Still, the constant tiredness is beginning to bother me, as is the fact that I can’t stand to see either of my flatmates at the moment, and this horrible Sunday evening misery which I haven’t experienced for months isn’t helpful. I know it’s the old depression, trying to get a grip on me and bring me down. I finally finished with the anti-depressants recently, just before I went to Spain actually, which probably explains a lot. I don’t want to have to rely on pills to feel OK any more. At the moment I guess I’m going through the natural daily ups and downs which come with withdrawal. Sometimes I feel great, sometimes I feel awful for no reason. It’s been like that all my life. I am, to be frank, sick and tired of the ups and downs. But I don’t want to go back on medication, I want to learn how to live and feel OK on a day to day basis without anything in my body.
As I write all this I can feel the grey-ness lifting a little, and I imagine that writing has become my main tool in recovery for changing the feelings. Though I’ve used the phone a bit more this year, it hasn’t yet become a tool that I always rely on when all else fails. I don’t know why, I just feel more comfortable writing about this stuff.
Recovery has taught me how to spot the patterns: I know exactly what’s bothering me today, and I kind of know what to do about it. Until very recently, the idea of getting up and doing something about my problems would invariably make me groan with dread. Today I am keenly aware that the only answer to my problems is to go to work tomorrow and keep earning money so that one day, perhaps soon, I’ll have enough to be able to move into my own place and leave these fuckwits behind. When I’m not living with them they won’t be fuckwits – it’s just while I have to share a small space with them that I feel suffocated and offended by their every move.
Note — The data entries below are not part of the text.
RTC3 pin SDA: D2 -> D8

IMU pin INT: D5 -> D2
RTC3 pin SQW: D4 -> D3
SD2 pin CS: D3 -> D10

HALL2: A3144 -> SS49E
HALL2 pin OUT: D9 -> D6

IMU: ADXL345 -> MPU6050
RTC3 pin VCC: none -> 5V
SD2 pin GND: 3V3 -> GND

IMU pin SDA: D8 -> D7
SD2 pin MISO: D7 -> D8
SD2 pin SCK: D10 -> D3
I just put Madonna’s Immaculate Collection on; that helps a little. Reminds me of sitting on the beautiful Mediterranean coast on Monday evening, soaking up the late rays of the sun. Oh, there’s Like A Prayer, and a pang of sadness. I miss Spain. It seems that I won’t be able to listen to some songs now without feeling that sadness. When I heard Lady Gaga’s ‘Alejandro’ on the radio this morning I felt that same sadness. It reminded me of Wednesday night, when I let go of all inhibitions and threw my arms around the guy I’d been staring at all night in the club. I know that won’t be the last time I ever go to Spain. I’ll have good times again, but it won’t be for ages, and that’s the deal breaker for me this evening. I’ll have to wait probably months before I can afford another holiday.
Well, I should probably consider myself lucky that I got to go to Spain and do those things at all, shouldn’t I?